Text shown >>

She is also pledging a two-year property tax freeze.

Click here to learn more about the Iqbal campaign.

Sinisa Mandrapa

Sinisa Mandrapa, a real estate and mortgage broker, says he's lived in the city since he was seven.

"My vision is to guide our city on the right path, making changes that will unify our small communities and drive our progress for decades to come," he told CBC News.

Mandrapa says as mayor, he would reduce residential and commercial property taxes. But he's also pitching a number of big spending items.

Those include: Building a subway line from Kipling Station to the intersection of Winston Churchill Boulevard and Eglinton Avenue W., making transportation and dental care free for seniors and building a stadium to host "major league sports" and concerts.

Click here to learn more about the Mandrapa campaign.

Mike Matulewicz

Mike Matulewicz is focusing his mayoral run on public safety.

"I am alarmed at the increased criminal activity in our community and its dramatic effect on my neighbours, whom all express deep concerns for their safety and inadequate police response," he told CBC News.

Activity A >>
Print the candidate profiles between "Those include: Building" and "the Mandrapa campaign.", inclusive.
Activity B >>
Name the three big spending items Sinisa Mandrapa is pitching, according to the candidate profiles.
Activity C >>
In the candidate profiles, what issue is Mike Matulewicz focusing his mayoral run on?
None of the lines that come next are used in this work.

(Collected data)
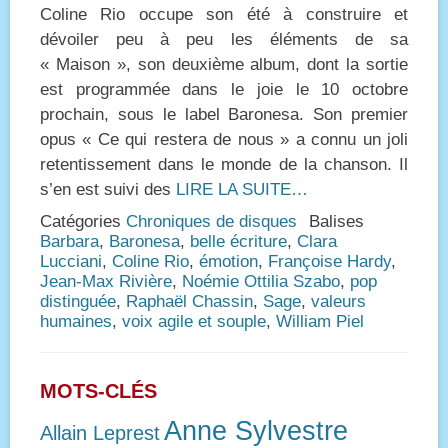
on
Coline Rio occupe son été à construire et
dévoiler peu à peu les éléments de sa
« Maison », son deuxième album, dont la sortie
est programmée dans le joie le 10 octobre
prochain, sous le label Baronesa. Son premier
opus « Ce qui restera de nous » a connu un joli
retentissement dans le monde de la chanson. Il
s’en est suivi des
LIRE LA SUITE…
Catégories
Chroniques de disques
Balises
Barbara
,
Baronesa
,
belle écriture
,
Clara
Lucciani
,
Coline Rio
,
émotion
,
Françoise Hardy
,
Jean-Max Rivière
,
Noémie Ottilia Szabo
,
pop
distinguée
,
Raphaël Chassin
,
Sage
,
valeurs
humaines
,
voix agile et souple
,
William Piel
MOTS-CLÉS
Anne Sylvestre
Allain Leprest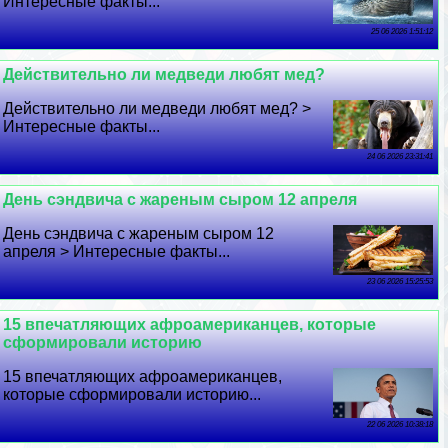
Интересные факты...
25 06 2026 1:51:12
Действительно ли медведи любят мед?
Действительно ли медведи любят мед? >
Интересные факты...
24 06 2026 23:31:41
День сэндвича с жареным сыром 12 апреля
День сэндвича с жареным сыром 12
апреля > Интересные факты...
23 06 2026 15:25:53
15 впечатляющих афроамериканцев, которые
сформировали историю
15 впечатляющих афроамериканцев,
которые сформировали историю...
22 06 2026 10:38:18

Answer space A >>
Those include: Building a subway line from Kipling Station to the intersection of Winston Churchill Boulevard and Eglinton Avenue W., making transportation and dental care free for seniors and building a stadium to host "major league sports" and concerts.

Click here to learn more about the Mandrapa campaign.

Answer space B >>
Building a subway line from Kipling Station to the intersection of Winston Churchill Boulevard and Eglinton Avenue W.
Making transportation and dental care free for seniors
Building a stadium to host "major league sports" and concerts

Answer space C >>
Public safety.